- **ASSIGNED TASK 1**: Extract the lines of the records that start with the line containing "Write lens after" and run through the line containing "0.143383, 0.989127, -1.260768]]", both included, and reproduce them without any change.

# # #

There's another interesting aspect that I think is unique to Google, and that's that we run in a monorepo. How many people run in a monorepo? How many people run in a monorepo and don't work at Google? That's what I thought. One interesting thing about the monorepo is that the open source Terraform source is checked into this mono repository. That's where we build and compile Terraform from source.
» Single version policy
In addition to a monorepo, we have this thing called the single-version policy. This means at any one point in time, we only want one version of a particular piece of software to be available in that monorepo.
No worrying about versions
There are some good things about this. For example, we don't have to worry about versions. There's never any conflict—if are you using version 11 or version 12—because there's exactly one version of the Terraform source at any given time.
No version conflicts with the team
We also don't have to worry about conflicting with the team. How many folks have accidentally had someone run with a slightly later version of Terraform? Then Terraform says, "No, my state file is older, can't use this.” Then everyone is forced to upgrade. We don't have that problem because everyone uses the same version of Terraform, and it's controlled centrally.
No need to pin providers
Additionally, the same way we don't have to control Terraform versions. We don't have to control provider versions. We use exactly one version of the Google provider, and exactly one version of provider X and provider Y because there's only ever one version at a time.
Delay for new features
Now that I've sold you on a monorepo let's talk about the less good things. Monorepos tend to have this delay for new features. Because if we're going to introduce a new feature, we have to make sure it works for everyone, because we can't break anyone. Oftentimes that means there's a delay to introduce new features and new versions.
A bad release breaks everyone
If there's a breaking change, whether it's intentional or unintentional, that bad release is going to affect everyone because everyone is going to be on that new version.
Bad bugs are disastrous
To prove to you what I mean by disastrous, here's a real issue on GitHub open source in the Terraform Google provider. Potentially, a seemingly harmless change caused projects to be deleted and recreated. You might not be familiar with GCP. In GCP, a project is like the folder or container that holds all of your resources—all your data, all your infrastructure.

# # #

- **ASSIGNED TASK 2**: Say whether each statement agrees with the monorepo talk excerpt, answering yes or no and quoting the words of the excerpt that decide it: (a) Terraform is compiled from source inside the monorepo. (b) Each team chooses and pins its own version of the Google provider. (c) In GCP, a project holds all of your resources.

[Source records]

# # #

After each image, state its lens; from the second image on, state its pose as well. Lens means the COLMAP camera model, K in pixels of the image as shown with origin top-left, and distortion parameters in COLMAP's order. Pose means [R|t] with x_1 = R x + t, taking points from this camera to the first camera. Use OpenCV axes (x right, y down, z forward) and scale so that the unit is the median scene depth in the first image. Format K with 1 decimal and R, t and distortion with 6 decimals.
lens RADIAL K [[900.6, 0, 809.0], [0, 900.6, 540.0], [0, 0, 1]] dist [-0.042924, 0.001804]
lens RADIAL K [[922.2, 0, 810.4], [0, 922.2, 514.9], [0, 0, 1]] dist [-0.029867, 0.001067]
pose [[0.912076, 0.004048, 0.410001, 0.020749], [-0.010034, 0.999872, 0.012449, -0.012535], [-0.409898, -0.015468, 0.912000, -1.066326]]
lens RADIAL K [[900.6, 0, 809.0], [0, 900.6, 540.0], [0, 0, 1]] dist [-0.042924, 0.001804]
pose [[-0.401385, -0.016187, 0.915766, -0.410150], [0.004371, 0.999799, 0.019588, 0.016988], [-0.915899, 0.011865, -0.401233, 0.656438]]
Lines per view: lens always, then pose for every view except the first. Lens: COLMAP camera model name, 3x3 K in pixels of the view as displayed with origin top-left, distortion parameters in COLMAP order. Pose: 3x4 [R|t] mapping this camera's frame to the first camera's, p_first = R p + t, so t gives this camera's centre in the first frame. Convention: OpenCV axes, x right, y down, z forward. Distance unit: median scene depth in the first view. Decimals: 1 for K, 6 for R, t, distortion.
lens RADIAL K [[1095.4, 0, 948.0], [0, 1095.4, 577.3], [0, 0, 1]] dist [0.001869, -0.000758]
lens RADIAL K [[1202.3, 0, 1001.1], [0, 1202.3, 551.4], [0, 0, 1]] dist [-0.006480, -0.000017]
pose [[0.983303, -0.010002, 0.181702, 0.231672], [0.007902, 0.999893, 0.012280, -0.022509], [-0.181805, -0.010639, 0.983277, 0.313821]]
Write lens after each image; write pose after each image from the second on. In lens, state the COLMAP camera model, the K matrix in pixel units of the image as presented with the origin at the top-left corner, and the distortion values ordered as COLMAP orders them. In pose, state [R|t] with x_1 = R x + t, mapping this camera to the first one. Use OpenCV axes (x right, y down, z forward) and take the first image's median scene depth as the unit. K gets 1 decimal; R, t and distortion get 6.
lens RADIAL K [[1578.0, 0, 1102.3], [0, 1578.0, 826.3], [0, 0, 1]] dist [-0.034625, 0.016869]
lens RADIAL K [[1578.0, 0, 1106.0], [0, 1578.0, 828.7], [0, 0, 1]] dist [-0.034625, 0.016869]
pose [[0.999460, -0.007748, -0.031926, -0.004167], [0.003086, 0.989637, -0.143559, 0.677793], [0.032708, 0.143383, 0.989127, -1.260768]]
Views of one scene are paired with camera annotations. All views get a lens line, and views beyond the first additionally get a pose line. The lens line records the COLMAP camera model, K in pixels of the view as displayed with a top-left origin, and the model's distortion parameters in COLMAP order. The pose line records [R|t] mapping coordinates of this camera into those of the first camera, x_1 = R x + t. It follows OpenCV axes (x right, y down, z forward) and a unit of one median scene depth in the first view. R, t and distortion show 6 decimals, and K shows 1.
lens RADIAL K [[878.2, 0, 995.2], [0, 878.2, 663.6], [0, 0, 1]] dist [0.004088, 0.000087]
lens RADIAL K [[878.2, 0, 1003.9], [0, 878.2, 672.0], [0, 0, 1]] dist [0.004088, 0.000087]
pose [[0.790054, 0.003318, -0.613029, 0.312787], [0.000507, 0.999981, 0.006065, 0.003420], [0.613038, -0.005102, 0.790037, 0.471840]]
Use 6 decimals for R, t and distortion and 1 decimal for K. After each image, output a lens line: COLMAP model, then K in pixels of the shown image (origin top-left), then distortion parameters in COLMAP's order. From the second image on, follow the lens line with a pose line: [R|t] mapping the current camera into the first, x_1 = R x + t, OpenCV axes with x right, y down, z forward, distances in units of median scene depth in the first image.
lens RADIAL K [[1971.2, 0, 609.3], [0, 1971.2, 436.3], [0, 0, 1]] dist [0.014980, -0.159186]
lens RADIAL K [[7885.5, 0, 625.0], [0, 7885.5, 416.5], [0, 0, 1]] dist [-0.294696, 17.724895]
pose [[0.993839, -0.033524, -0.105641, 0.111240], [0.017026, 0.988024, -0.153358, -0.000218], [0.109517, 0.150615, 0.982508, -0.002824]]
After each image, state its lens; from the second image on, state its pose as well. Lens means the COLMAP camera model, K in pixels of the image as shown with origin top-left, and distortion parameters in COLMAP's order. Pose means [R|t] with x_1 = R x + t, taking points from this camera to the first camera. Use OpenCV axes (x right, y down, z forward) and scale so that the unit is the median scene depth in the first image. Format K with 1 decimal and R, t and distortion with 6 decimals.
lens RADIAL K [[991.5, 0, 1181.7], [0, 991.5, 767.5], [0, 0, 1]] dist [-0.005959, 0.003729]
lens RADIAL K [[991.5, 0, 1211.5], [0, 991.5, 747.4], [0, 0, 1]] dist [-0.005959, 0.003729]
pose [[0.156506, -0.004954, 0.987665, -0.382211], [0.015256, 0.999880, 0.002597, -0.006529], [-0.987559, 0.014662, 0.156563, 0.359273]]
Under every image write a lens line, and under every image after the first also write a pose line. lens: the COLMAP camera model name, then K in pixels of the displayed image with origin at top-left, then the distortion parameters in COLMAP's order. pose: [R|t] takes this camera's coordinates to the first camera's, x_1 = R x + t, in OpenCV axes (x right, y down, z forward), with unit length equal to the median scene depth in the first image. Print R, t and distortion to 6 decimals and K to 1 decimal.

# # #

- **WRITTEN RESPONSE 1**:
Write lens after each image; write pose after each image from the second on. In lens, state the COLMAP camera model, the K matrix in pixel units of the image as presented with the origin at the top-left corner, and the distortion values ordered as COLMAP orders them. In pose, state [R|t] with x_1 = R x + t, mapping this camera to the first one. Use OpenCV axes (x right, y down, z forward) and take the first image's median scene depth as the unit. K gets 1 decimal; R, t and distortion get 6.
lens RADIAL K [[1578.0, 0, 1102.3], [0, 1578.0, 826.3], [0, 0, 1]] dist [-0.034625, 0.016869]
lens RADIAL K [[1578.0, 0, 1106.0], [0, 1578.0, 828.7], [0, 0, 1]] dist [-0.034625, 0.016869]
pose [[0.999460, -0.007748, -0.031926, -0.004167], [0.003086, 0.989637, -0.143559, 0.677793], [0.032708, 0.143383, 0.989127, -1.260768]]

- **WRITTEN RESPONSE 2**:
(a) Yes: "That's where we build and compile Terraform from source."
(b) No: "We use exactly one version of the Google provider"
(c) Yes: "a project is like the folder or container that holds all of your resources"